If not, why? This has been one of the big puzzles of the last 30 years: if some technologies are clearly superior, then why don’t they take over? Apparently because they lack an element that appeals to management in big corporations? That’s always been the argument against Lisp: it is great for the individual master craftsman, but it doesn’t work in a big corporation full of badly paid, mediocre programmers.

Erlang has been the most safe, resilient technology out there since 1993. Yet it hasn’t won many converts. Why? Phoenix is built on the same base as Erlang. Will Phoenix succeed where Erlang failed?

Interesting to see it win converts from Django:

I’m still learning, but I’ve already noticed some incredible response times. Phoenix is very fast. I wish I had actual numbers to give you that compare to Django but I’m just not that far along yet.

Elixir as a language is very nice. This is my first taste of “functional” programming and I really like it.

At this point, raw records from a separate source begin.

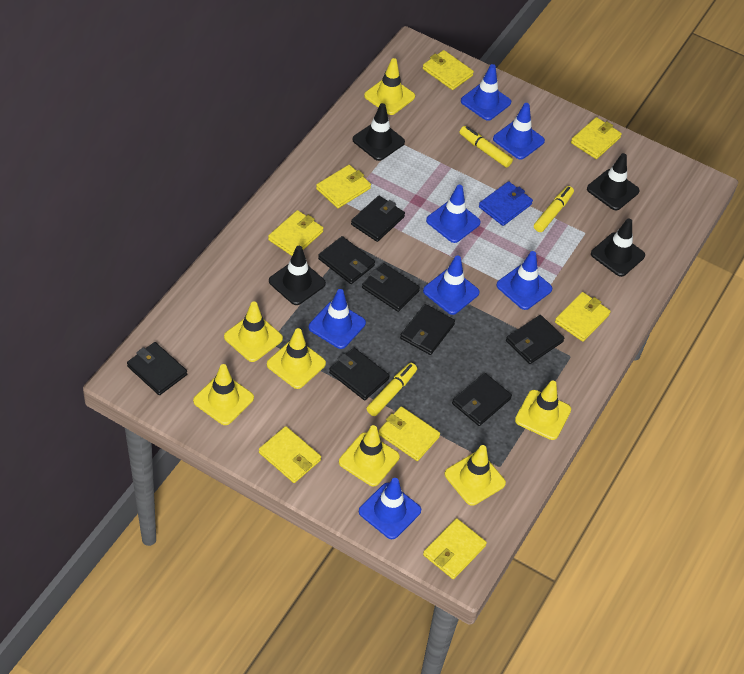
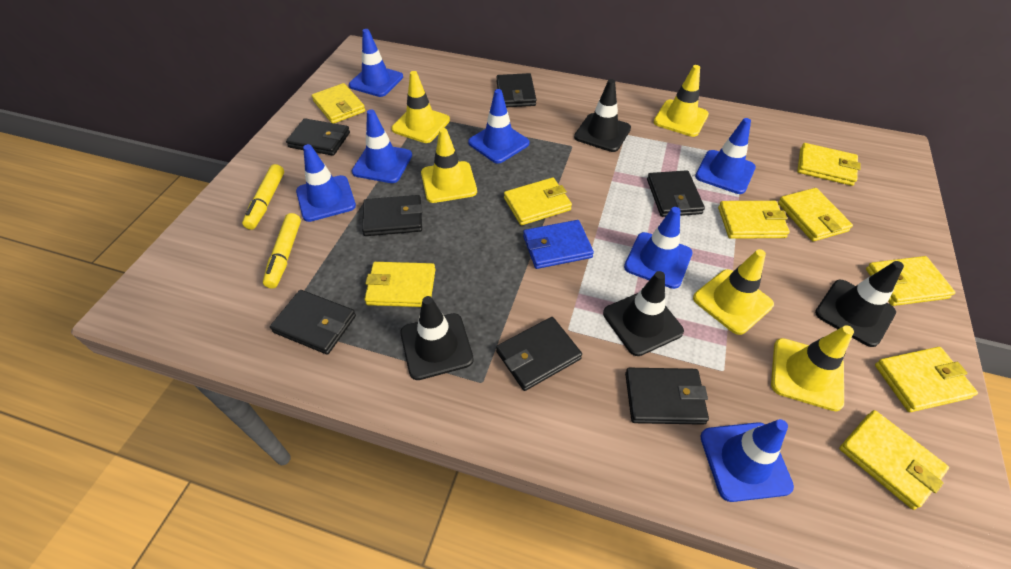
black wallet: [127,342,187,395] [318,236,375,284] [329,348,390,400] [351,196,405,242] [362,263,420,312] [400,304,455,355] [452,373,512,426] [506,315,565,364] = 8 -> [270,290,356,355] [286,118,350,156] [362,195,422,236] [496,73,536,107] [496,317,582,391] [625,368,709,425] [647,170,705,217] = 7
yellow marker: [366,363,417,416] [459,126,513,168] [534,186,574,232] = 3 -> [242,164,284,230] [263,213,301,289] = 2
yellow traffic cone: [193,364,254,425] [224,302,283,362] [267,328,326,389] [339,425,400,486] [364,58,415,115] [444,445,506,506] [515,380,571,440] = 7 -> [391,71,450,143] [421,128,477,203] [654,65,709,137] [693,249,774,335] [771,325,854,411] = 5
yellow wallet: [259,426,321,483] [268,210,323,256] [316,165,371,208] [378,406,440,461] [423,50,474,90] [423,518,487,579] [555,292,611,342] [571,117,622,159] = 8 -> [312,83,365,123] [365,262,435,307] [504,178,572,225] [718,201,790,239] [778,188,853,241] [797,143,861,186] [839,410,949,510] [866,256,956,306] [875,347,978,412] = 9

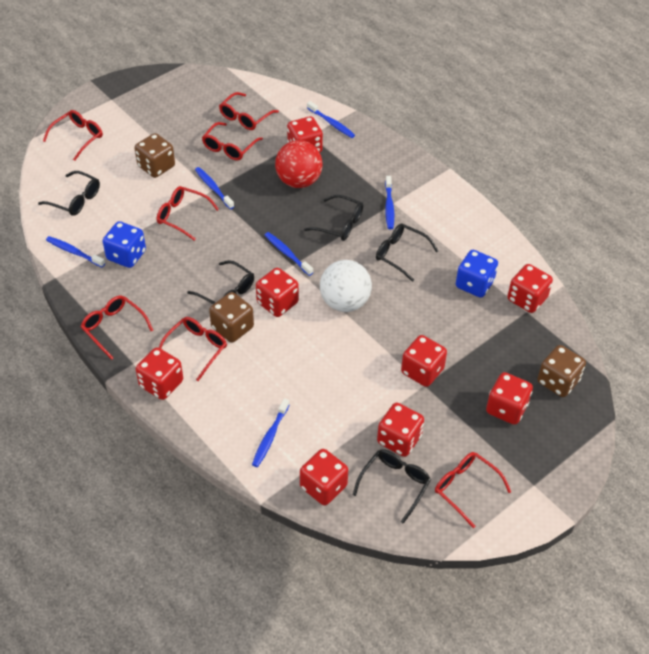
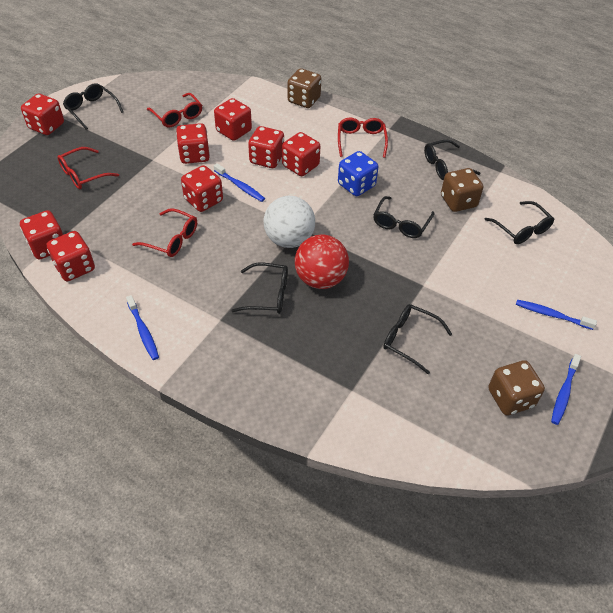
black glasses: [38,171,100,216] [187,260,254,304] [304,195,363,241] [353,450,431,524] [376,224,438,282] = 5 -> [63,83,123,130] [231,263,288,314] [373,196,434,238] [383,304,452,374] [424,140,481,180] [484,201,554,244] = 6
blue dice: [103,221,146,268] [456,250,498,298] = 2 -> [338,151,378,196] = 1
blue toothbrush: [46,236,105,267] [195,167,234,209] [252,398,290,467] [265,232,313,276] [307,101,355,138] [385,176,394,229] = 6 -> [126,295,159,360] [214,163,265,202] [516,300,597,330] [551,354,581,425] = 4
red glasses: [43,110,103,161] [81,295,153,360] [157,186,219,241] [159,317,227,381] [202,122,263,160] [219,92,279,130] [435,452,511,528] = 7 -> [57,147,119,189] [132,208,197,257] [147,93,202,127] [338,118,388,158] = 4

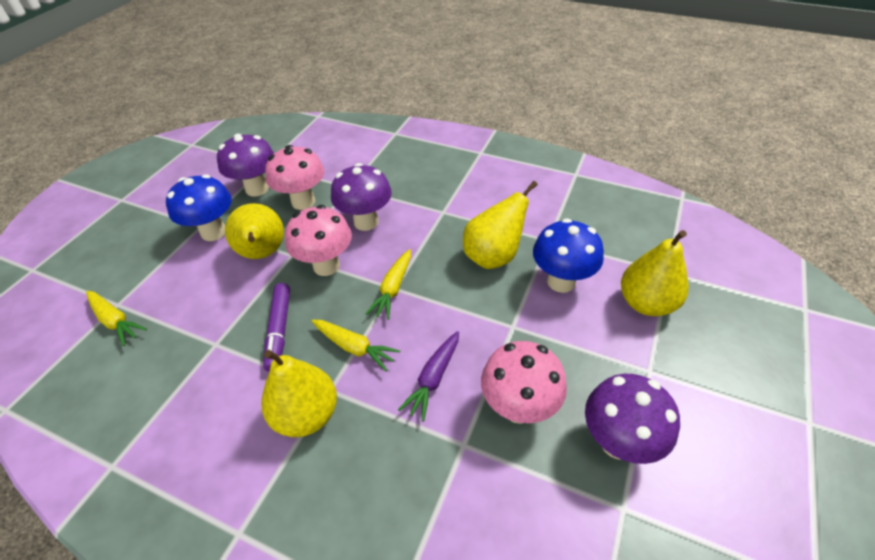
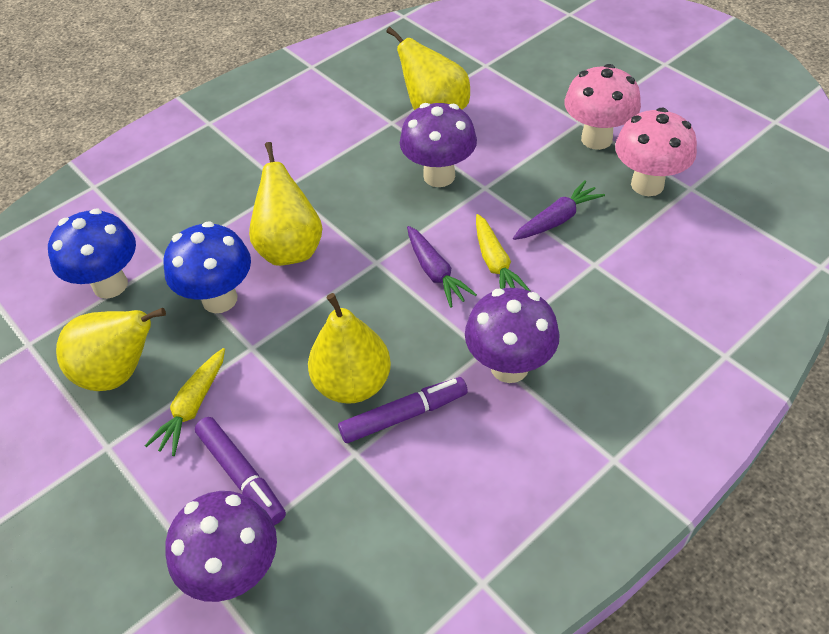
pink mushroom: [265,145,324,210] [285,205,352,276] [481,341,567,424] = 3 -> [564,64,641,150] [615,108,697,196] = 2
purple carrot: [398,331,459,422] = 1 -> [407,226,477,308] [513,180,605,240] = 2
purple marker: [263,283,290,372] = 1 -> [195,417,286,525] [338,377,468,443] = 2
yellow carrot: [86,291,147,346] [312,320,400,371] [366,249,411,320] = 3 -> [145,348,225,456] [476,214,530,291] = 2

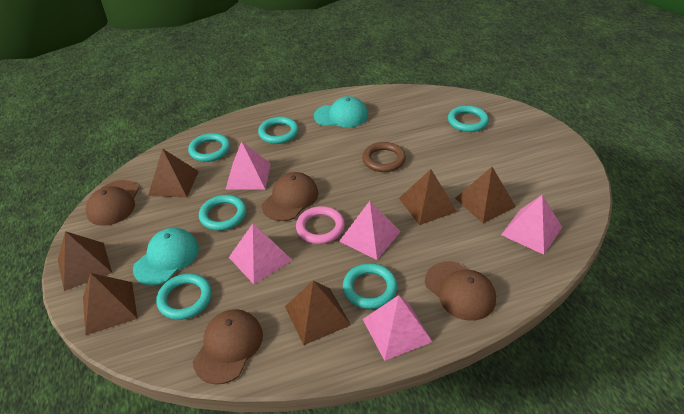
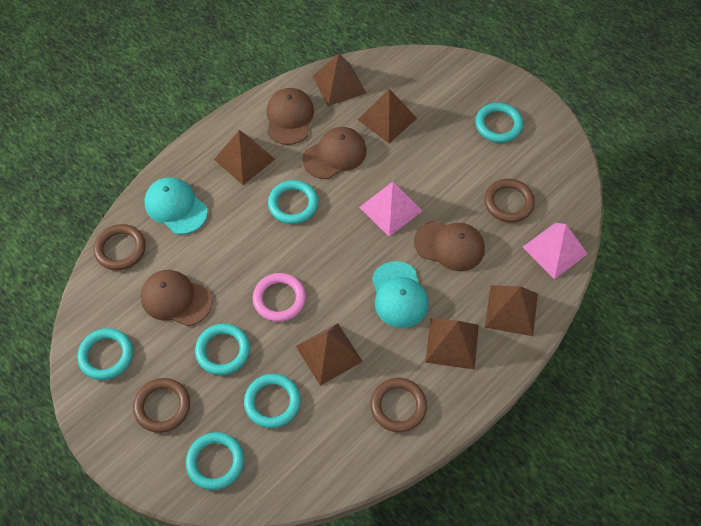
brown ring: [362,142,406,172] = 1 -> [94,224,146,270] [133,378,190,433] [370,378,427,432] [484,179,535,223] = 4
pink pyramid: [225,141,271,190] [229,223,292,284] [339,201,401,260] [363,295,432,361] [501,195,562,255] = 5 -> [359,182,422,237] [523,223,588,279] = 2

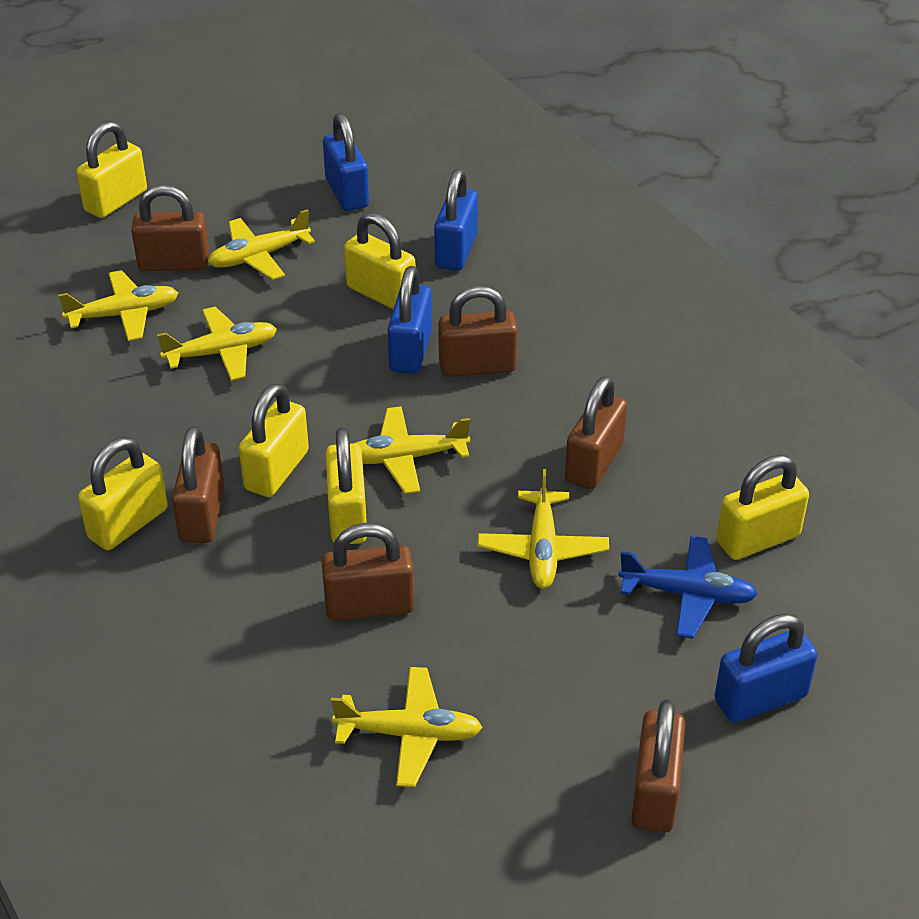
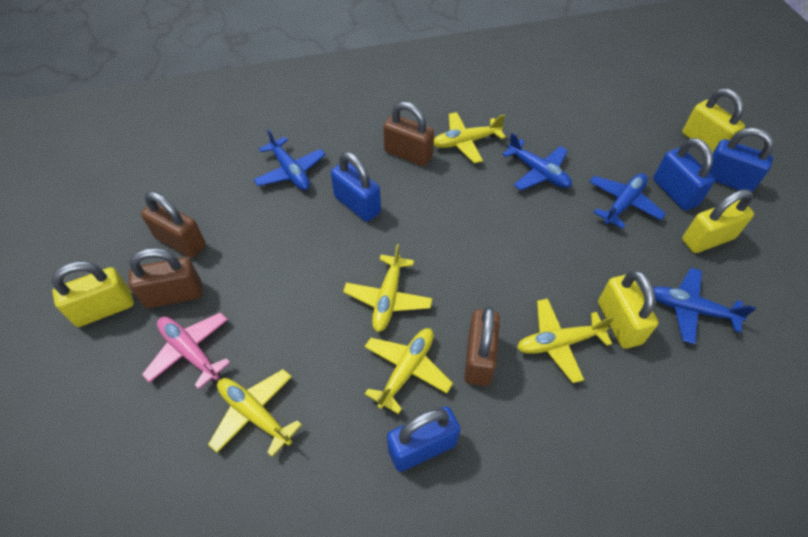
blue plane: [618,536,757,639] = 1 -> [253,129,325,190] [502,133,572,190] [589,173,666,229] [653,268,756,344] = 4
brown padlock: [131,185,210,271] [172,426,225,543] [321,523,414,621] [438,286,517,377] [565,376,627,490] [631,699,686,833] = 6 -> [129,248,202,308] [141,191,206,258] [383,102,434,166] [464,306,500,386] = 4
pink plane: none = 0 -> [142,312,230,389] = 1
yellow padlock: [76,121,147,218] [78,437,168,550] [239,383,309,497] [326,427,367,544] [344,212,415,309] [716,455,809,560] = 6 -> [51,261,134,327] [598,270,658,349] [682,89,745,153] [682,189,754,253] = 4
yellow plane: [58,270,178,341] [157,307,277,381] [208,209,315,280] [331,667,483,787] [354,406,470,494] [477,469,609,589] = 6 -> [208,369,302,457] [343,244,433,332] [364,328,453,414] [434,112,506,163] [517,298,614,383] = 5

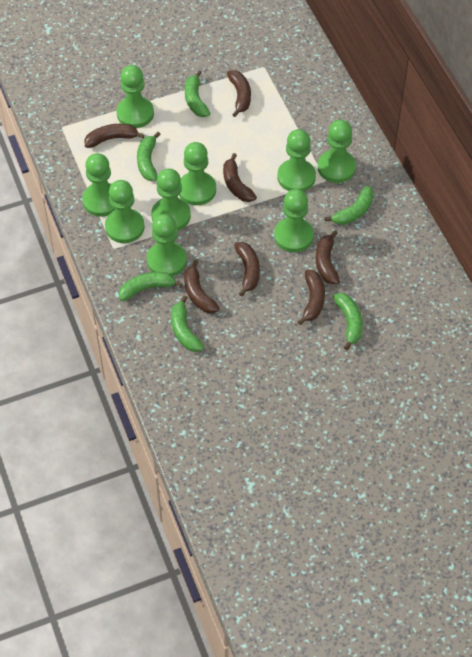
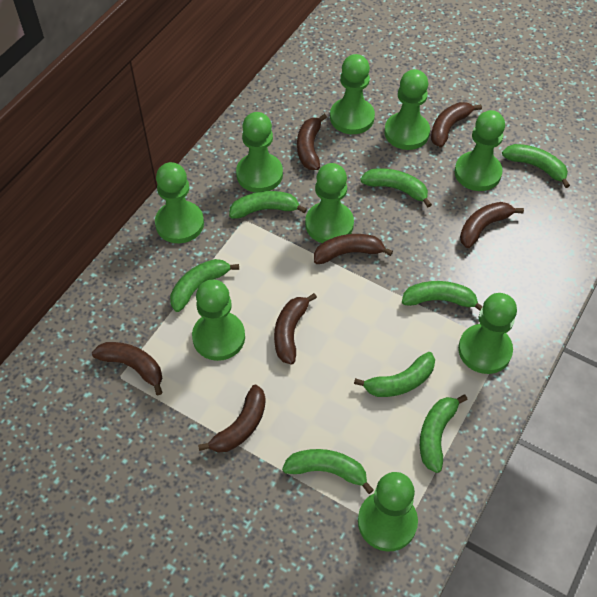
green banana: [119,272,183,301] [137,132,161,181] [171,296,204,352] [185,71,210,117] [324,185,374,225] [333,293,363,350] = 6 -> [170,259,239,312] [229,191,307,219] [282,449,374,494] [354,352,435,397] [360,168,432,207] [402,281,483,311] [420,395,468,473] [502,144,570,188] = 8

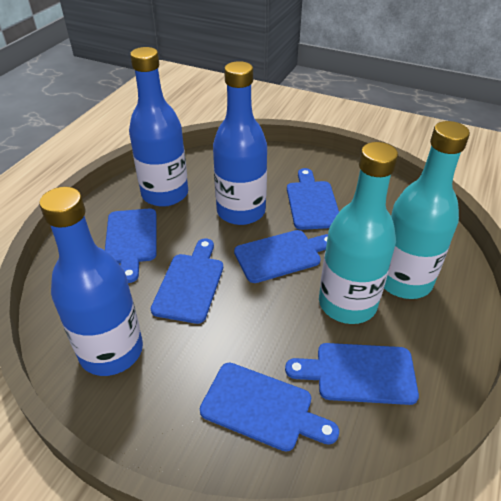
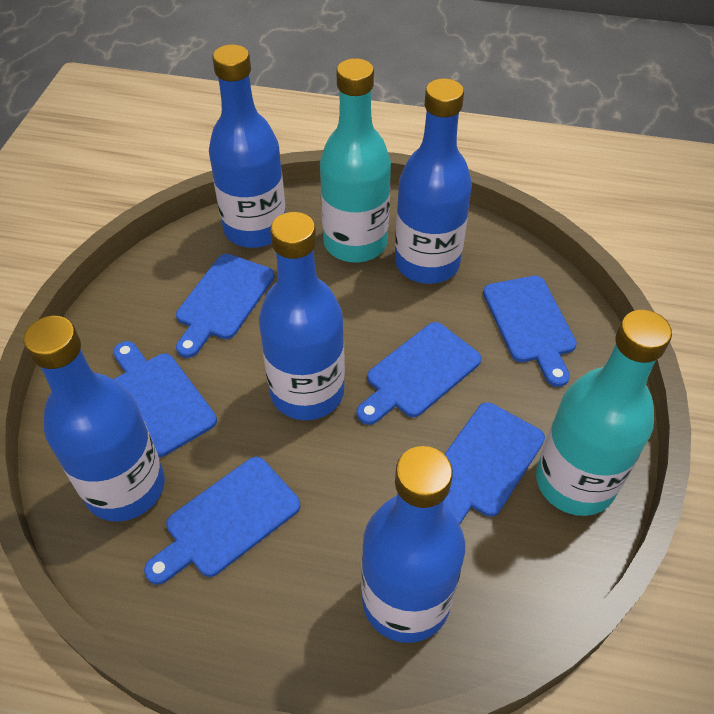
blue bottle: [39,187,143,376] [129,47,188,207] [213,61,267,225] = 3 -> [23,316,165,522] [209,44,285,248] [259,212,345,420] [361,446,465,643] [395,78,472,284] = 5

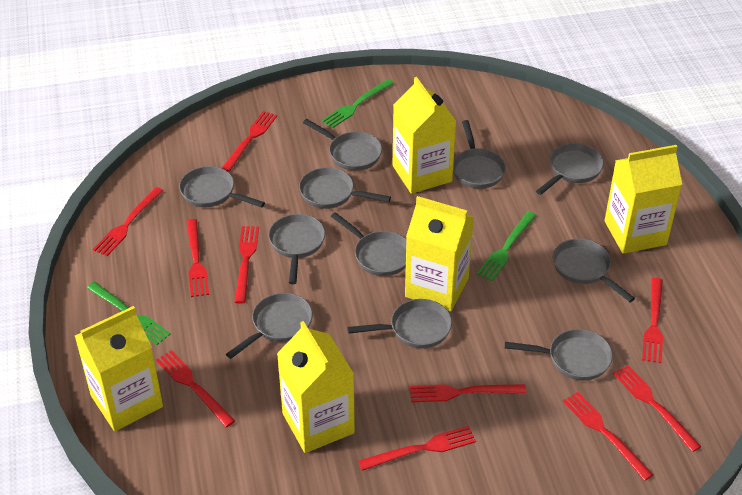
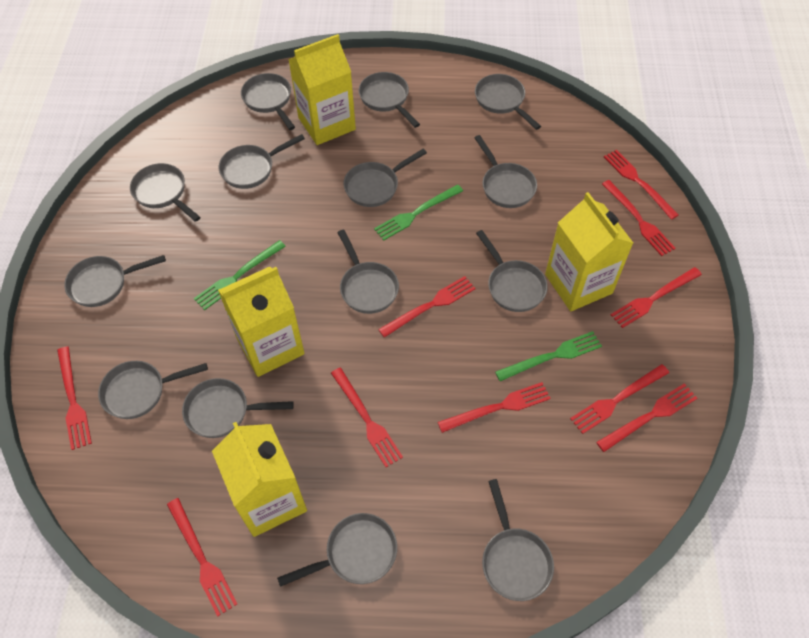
grey pan: [179,166,265,208] [226,293,313,359] [269,214,325,284] [299,167,391,209] [303,119,382,171] [331,212,407,276] [347,299,452,348] [453,120,506,189] [505,329,613,380] [536,143,604,195] [553,238,635,302] = 11 -> [64,255,166,307] [98,361,208,419] [130,163,201,222] [182,378,294,438] [219,134,305,189] [241,73,295,130] [277,513,397,587] [337,230,399,314] [343,149,427,207] [359,72,420,128] [475,74,541,130] [475,135,537,208] [476,230,548,312] [482,479,554,601] = 14
yellow carton: [75,306,163,431] [277,321,355,453] [393,77,456,194] [405,196,474,311] [604,145,682,254] = 5 -> [212,422,307,537] [218,266,305,377] [288,34,356,145] [545,192,633,311] = 4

Shifting my mindset from object-oriented has been difficult, but I find the code I write much more straight-forward so far for the types of apps I will be building.

What do I miss? Maturity. Django dotted its Is and crossed its Ts a long time ago. I wouldn’t say Phoenix is buggy at all―I think it is production ready―but the recent work Django has been doing with things like Postgres libraries are several steps ahead of where Phoenix is at today. Also, Django documentation is bar-none.

There is nothing about Phoenix that jumps out at me and says “Django would be so much better if it had this!” Maybe Presence will be one of those things, but I have not had a chance to play with it yet. I am excited about how Elixir (on top of Erlang OTP) scales horizontally with virtually no effort, which is something that python cannot replicate as easily without a lot of thought and some sort of bolted on message db―and in the end, slower. The robust concurrency story (and what that could mean long-term) is exciting to me.